As a chairman of seventh district of the Missouri Coalition of Nurses in Advance Practice, Metcalf-Wilson is able to keep up with former students, many of whom are now members.
“She’s just one of those teachers you can just relate to,” said Marcy Markes, a friend and former student. “She wasn’t your typical professor; she comes in laughing, smiling and brings us up-to-date.”
Markes, 34, has now been a nurse practitioner in allergy and asthma for four years at the Allergy and Asthma Consultants of the Ozarks.
Despite her hectic schedule, Metcalf-Wilson tries to keep her evening meetings to once a week so that she can be home with her “munchkins,” Forrest, 4, and Adam, 1. Her favorite motherly activity is to read Dr. Seuss books at bedtime.
Metcalf-Wilson first became interested in nursing around age 15 or 16 when she witnessed a birth at Mercy Hospital in Fort Scott, Kan., during a visit with her high school Explorer group. Her junior year in college, she decided to pursue a career in nursing, specializing in obstetrics and gynecology.

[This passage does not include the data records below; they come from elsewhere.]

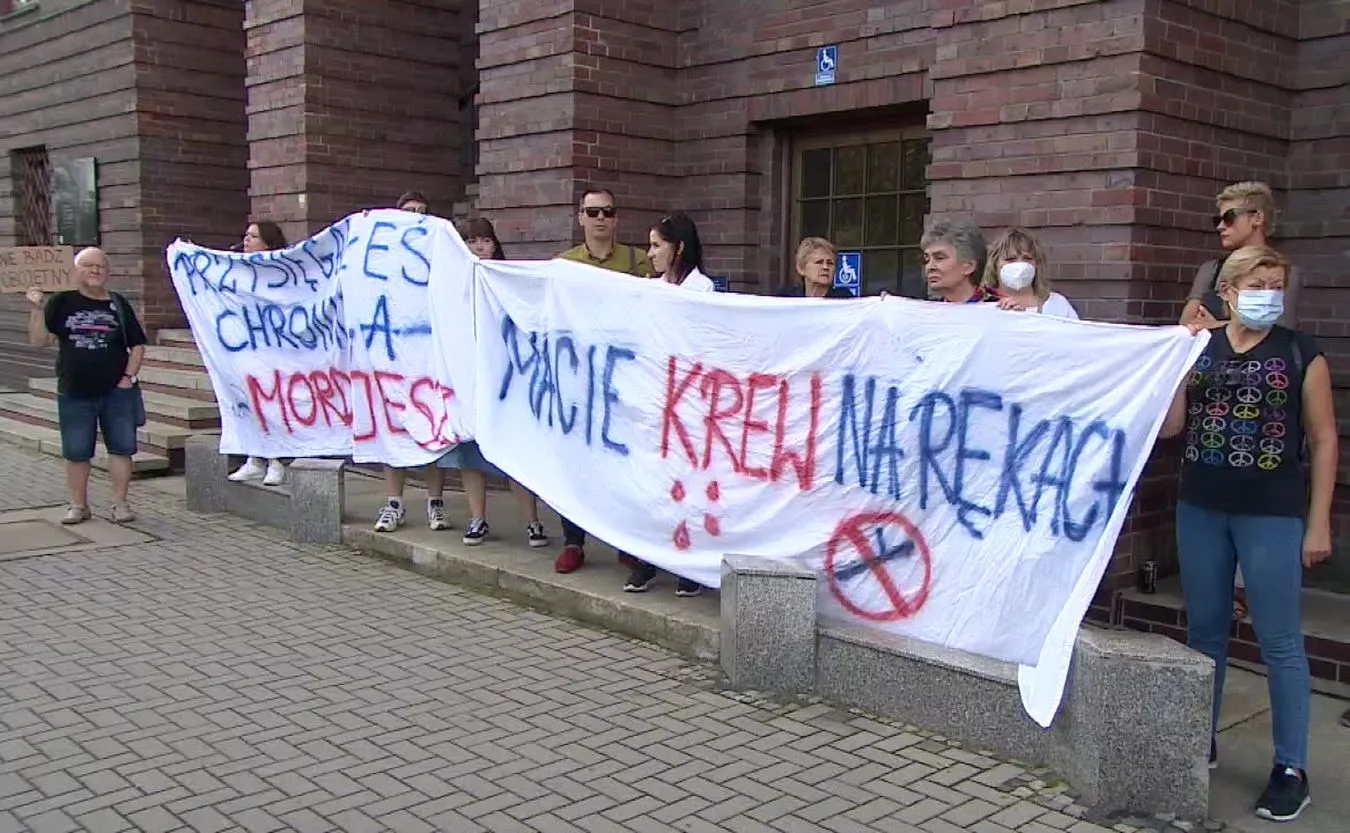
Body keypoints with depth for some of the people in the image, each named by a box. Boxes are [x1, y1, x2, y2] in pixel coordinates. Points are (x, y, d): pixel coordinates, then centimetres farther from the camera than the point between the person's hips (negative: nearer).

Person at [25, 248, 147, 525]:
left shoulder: (118, 305, 5)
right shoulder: (61, 303, 3)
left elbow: (137, 345, 6)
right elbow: (39, 340, -2)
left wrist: (128, 376, -5)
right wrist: (37, 309, -13)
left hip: (116, 391, 0)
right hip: (74, 393, 0)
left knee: (121, 448, 1)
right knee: (76, 453, 7)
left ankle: (120, 503, 11)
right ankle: (79, 505, 19)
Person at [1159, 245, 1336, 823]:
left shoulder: (1301, 354, -2)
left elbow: (1323, 440, -1)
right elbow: (1168, 427, 1)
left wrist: (1319, 523, -4)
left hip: (1272, 515, -3)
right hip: (1200, 510, 4)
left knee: (1279, 641, 0)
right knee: (1205, 630, 14)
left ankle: (1291, 768, 11)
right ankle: (1200, 740, 29)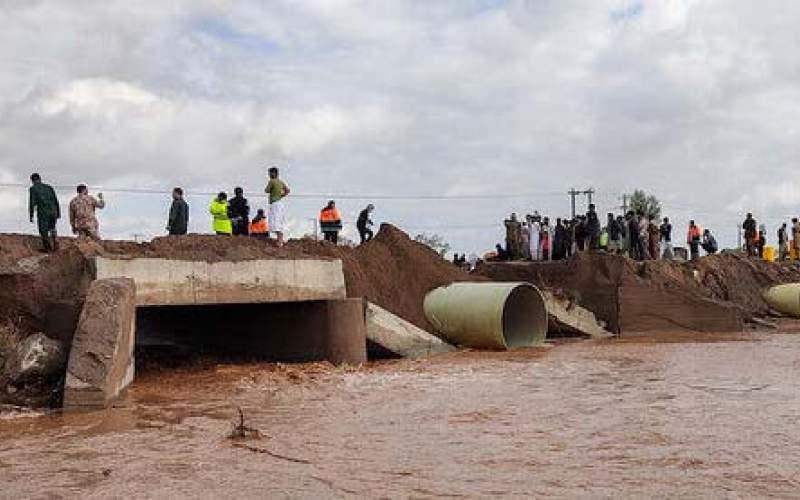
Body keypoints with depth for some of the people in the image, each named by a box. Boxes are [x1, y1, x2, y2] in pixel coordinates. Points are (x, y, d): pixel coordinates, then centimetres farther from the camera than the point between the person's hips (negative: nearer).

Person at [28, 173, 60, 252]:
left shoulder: (33, 189, 0)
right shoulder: (49, 187, 11)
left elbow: (32, 203, -6)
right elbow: (56, 201, 10)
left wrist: (31, 216, -2)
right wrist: (58, 213, 16)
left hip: (42, 213, -4)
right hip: (53, 212, 4)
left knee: (43, 231, 12)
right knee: (52, 228, 25)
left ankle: (46, 247, 17)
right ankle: (56, 244, 16)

Metcalf-Wilson earned a bachelor’s degree in health care from Maryville College in 1992 and obtained a master’s in nursing at Vanderbilt University. After completing her master’s program, Metcalf-Wilson practiced at the Mercy Pregnancy Care Clinic in Hot Springs, Ark., before arriving in Columbia in 1997.
Leaving her patients in Arkansas was difficult, but the opportunity to teach MU students was too good.
“I have a particular passion for women’s health, and I hope the way I practice is an inspiration to people,” Metcalf-Wilson said. “Hopefully, my passion motivates others to get involved with women’s health.”